Models created by the amlttp can be plugged into the blackboard-system and be used there without any modification or interface adjustments: they fit into the respective amlttp-knowledge source. They automatically employ the right FeatureCreator and model, feeding the system with hypotheses about auditory object attributes. Regardless of whether the ear-signals that are fed into the blackboard system were produced using a binaural simulator or acquired from actual microphones, features are produced in exactly the same manner as in the amlttp. The same block length is used, the same afe requests are made, and the features are constructed using the exact same code.

A particularly interesting feature is that the reverse of this process is also possible: existing knowledge sources and the models that come packaged with them can be included as “data processors” in the amlttp through a blackboard-KS wrapper interface. This enables the incorporation of other models’ hypotheses about the auditory data, and modifying the data passed to the FeatureCreator or adding to it, or modifying the attribute annotations passed to the LabelCreator. Models that use other models’ outputs can be built through this feature, incorporating into the training process the properties of the other models instead of only adapting to ground truth. Four knowledge sources have already been plugged into the amlttp through the blackboard-KS wrapper: DnnLocationKS, SegmentationKS, NumberOfSourcesKS and IdentificationKS (see Deliverable D6.1.3 for descriptions of these knowledge sources).
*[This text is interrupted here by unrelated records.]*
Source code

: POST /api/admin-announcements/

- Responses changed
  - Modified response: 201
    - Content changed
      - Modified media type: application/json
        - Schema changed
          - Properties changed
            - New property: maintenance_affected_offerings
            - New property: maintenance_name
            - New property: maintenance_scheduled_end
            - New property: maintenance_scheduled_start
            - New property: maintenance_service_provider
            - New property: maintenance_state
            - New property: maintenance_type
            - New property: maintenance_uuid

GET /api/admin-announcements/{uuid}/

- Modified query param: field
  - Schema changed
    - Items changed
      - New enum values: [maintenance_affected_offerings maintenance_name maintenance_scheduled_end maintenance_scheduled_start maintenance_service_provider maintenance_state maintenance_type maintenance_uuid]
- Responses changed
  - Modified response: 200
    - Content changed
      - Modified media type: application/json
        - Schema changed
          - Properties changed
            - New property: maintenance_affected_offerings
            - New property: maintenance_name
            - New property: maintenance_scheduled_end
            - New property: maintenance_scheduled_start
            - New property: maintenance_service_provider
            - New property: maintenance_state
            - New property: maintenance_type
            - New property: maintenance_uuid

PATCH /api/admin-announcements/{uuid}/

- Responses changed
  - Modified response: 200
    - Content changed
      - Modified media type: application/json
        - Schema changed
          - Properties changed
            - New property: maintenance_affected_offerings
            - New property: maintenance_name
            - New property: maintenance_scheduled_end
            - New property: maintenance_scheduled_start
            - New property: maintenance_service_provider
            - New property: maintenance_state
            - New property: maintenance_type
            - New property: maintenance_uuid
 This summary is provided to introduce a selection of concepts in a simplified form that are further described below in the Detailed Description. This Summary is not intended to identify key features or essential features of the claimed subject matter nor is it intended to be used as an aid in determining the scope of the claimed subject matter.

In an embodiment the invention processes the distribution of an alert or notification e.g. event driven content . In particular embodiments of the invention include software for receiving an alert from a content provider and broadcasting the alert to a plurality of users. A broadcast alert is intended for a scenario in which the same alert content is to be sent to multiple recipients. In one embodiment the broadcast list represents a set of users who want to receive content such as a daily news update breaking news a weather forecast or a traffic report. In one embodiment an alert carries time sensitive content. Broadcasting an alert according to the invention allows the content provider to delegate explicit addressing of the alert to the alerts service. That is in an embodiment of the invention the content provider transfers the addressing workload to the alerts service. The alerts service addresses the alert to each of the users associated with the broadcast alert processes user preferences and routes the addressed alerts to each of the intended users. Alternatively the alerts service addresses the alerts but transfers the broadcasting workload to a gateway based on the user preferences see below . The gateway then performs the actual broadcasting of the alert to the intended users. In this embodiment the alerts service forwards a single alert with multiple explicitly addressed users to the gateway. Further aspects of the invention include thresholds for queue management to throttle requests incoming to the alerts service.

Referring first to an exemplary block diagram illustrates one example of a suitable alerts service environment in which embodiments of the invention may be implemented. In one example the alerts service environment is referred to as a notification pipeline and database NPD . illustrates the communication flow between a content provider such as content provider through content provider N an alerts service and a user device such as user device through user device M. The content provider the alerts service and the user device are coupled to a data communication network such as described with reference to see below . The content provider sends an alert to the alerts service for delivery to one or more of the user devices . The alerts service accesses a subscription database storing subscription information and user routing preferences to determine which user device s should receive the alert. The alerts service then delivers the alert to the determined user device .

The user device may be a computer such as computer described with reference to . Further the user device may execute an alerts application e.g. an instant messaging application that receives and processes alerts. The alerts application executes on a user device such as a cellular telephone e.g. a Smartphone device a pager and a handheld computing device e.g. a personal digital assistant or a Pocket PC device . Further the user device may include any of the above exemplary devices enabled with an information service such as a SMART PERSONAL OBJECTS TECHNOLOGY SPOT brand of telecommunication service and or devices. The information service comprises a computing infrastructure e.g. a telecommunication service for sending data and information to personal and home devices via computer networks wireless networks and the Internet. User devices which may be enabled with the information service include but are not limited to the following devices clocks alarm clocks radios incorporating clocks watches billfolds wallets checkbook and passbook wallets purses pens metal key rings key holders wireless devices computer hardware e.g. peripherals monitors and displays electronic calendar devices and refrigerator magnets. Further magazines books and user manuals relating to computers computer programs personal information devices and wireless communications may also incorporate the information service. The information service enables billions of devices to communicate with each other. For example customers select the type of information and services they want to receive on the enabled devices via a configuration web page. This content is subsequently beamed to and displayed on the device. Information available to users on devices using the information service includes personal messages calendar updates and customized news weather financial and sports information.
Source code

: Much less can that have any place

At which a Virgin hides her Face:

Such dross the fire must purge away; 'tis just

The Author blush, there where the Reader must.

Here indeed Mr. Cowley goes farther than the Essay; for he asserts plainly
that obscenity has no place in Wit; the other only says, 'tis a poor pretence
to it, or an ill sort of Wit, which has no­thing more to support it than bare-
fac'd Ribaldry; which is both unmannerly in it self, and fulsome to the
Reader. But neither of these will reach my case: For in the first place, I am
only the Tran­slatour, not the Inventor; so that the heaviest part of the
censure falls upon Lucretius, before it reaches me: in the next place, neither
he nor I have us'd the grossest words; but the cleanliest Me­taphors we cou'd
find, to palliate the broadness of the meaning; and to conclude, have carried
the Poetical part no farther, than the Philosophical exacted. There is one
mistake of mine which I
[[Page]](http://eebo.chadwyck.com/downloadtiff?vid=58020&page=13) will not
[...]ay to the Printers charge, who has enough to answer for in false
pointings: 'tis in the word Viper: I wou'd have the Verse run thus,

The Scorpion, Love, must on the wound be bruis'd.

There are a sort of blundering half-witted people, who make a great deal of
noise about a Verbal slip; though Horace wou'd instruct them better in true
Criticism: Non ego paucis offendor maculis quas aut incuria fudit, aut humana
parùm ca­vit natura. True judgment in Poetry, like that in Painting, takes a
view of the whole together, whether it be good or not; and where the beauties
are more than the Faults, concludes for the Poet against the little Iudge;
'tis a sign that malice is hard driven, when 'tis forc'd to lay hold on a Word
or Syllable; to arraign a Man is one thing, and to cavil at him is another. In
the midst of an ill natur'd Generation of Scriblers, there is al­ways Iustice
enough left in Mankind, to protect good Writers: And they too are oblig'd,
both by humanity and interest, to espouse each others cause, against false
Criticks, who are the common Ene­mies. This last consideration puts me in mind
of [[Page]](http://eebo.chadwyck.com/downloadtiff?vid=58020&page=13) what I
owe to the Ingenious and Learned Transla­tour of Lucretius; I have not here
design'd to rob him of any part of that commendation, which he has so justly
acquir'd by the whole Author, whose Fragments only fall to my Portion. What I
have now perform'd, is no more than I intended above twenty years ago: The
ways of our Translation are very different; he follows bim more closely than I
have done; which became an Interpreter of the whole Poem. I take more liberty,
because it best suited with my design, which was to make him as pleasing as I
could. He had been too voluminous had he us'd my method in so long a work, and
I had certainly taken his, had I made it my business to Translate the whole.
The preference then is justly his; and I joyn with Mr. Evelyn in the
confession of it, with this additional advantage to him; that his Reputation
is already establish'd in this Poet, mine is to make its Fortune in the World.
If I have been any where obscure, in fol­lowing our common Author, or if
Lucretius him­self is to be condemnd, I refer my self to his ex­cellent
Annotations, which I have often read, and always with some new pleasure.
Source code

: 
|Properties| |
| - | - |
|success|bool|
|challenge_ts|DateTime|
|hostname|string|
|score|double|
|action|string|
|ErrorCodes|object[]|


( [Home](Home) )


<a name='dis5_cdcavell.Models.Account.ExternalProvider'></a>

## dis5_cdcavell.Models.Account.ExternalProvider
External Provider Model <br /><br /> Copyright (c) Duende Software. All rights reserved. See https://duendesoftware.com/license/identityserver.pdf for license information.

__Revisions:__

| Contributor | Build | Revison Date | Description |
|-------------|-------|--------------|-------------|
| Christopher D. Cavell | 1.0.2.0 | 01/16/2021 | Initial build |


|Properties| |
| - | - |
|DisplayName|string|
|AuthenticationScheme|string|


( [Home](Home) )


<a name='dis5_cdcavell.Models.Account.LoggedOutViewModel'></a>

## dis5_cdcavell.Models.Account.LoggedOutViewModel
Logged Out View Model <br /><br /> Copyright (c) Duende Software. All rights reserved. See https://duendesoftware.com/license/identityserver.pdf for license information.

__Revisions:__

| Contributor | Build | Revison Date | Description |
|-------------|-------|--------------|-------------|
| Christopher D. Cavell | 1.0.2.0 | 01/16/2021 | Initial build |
A lot of work has gone into making the amlttp both easy and effective to use. While the first is accomplished through a clean high-level interface, the latter is enabled to a large extent through the following two points:

  • All products from intermediate stages, such as the generated ear-signals, or features produced by the afe, are saved together with their corresponding configurations inside a caching system. Since these stages can be very time-costly for large data sets: repeating trainings with a different model, resuming a process after a crash, etc., are made possible without having to recompute everything again. Also, data are saved in such a way that they will be recombined automatically whenever parts of a configuration have already been computed before. This saves a lot of computation time and helps assigning the produced data to many different experiments’ configurations and reproduce experiments more easily.
  • The amlttp can be run concurrently on many processes and/or machines, whilst working from the same data. This is secured through file semaphores so that processes don’t interfere with one another when operating on the same configuration in the same stage.